> **Given entries**:
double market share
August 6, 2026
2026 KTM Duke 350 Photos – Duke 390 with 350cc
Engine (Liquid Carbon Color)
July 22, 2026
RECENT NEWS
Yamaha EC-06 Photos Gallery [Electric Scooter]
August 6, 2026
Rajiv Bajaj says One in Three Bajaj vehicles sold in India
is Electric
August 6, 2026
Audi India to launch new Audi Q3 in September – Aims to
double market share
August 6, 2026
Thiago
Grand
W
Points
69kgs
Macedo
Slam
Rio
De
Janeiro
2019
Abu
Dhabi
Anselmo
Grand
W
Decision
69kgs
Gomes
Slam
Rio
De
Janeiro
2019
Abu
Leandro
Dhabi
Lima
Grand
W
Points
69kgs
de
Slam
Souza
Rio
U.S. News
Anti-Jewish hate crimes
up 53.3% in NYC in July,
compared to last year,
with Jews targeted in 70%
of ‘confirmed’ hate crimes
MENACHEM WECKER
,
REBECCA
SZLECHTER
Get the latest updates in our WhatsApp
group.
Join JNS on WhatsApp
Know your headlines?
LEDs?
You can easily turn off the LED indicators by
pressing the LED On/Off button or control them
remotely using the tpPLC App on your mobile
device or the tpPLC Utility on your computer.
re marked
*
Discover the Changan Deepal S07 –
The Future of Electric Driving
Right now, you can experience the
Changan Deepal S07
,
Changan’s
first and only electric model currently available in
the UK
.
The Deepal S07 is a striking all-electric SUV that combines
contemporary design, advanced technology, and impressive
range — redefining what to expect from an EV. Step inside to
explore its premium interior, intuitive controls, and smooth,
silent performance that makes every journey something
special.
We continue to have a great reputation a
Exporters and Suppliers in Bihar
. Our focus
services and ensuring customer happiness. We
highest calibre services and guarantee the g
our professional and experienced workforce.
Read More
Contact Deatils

> **Aim of the task**:
When a line in the listing includes the word "tpPLC", report that line in full.

> **Written solution**:
remotely using the tpPLC App on your mobile
device or the tpPLC Utility on your computer.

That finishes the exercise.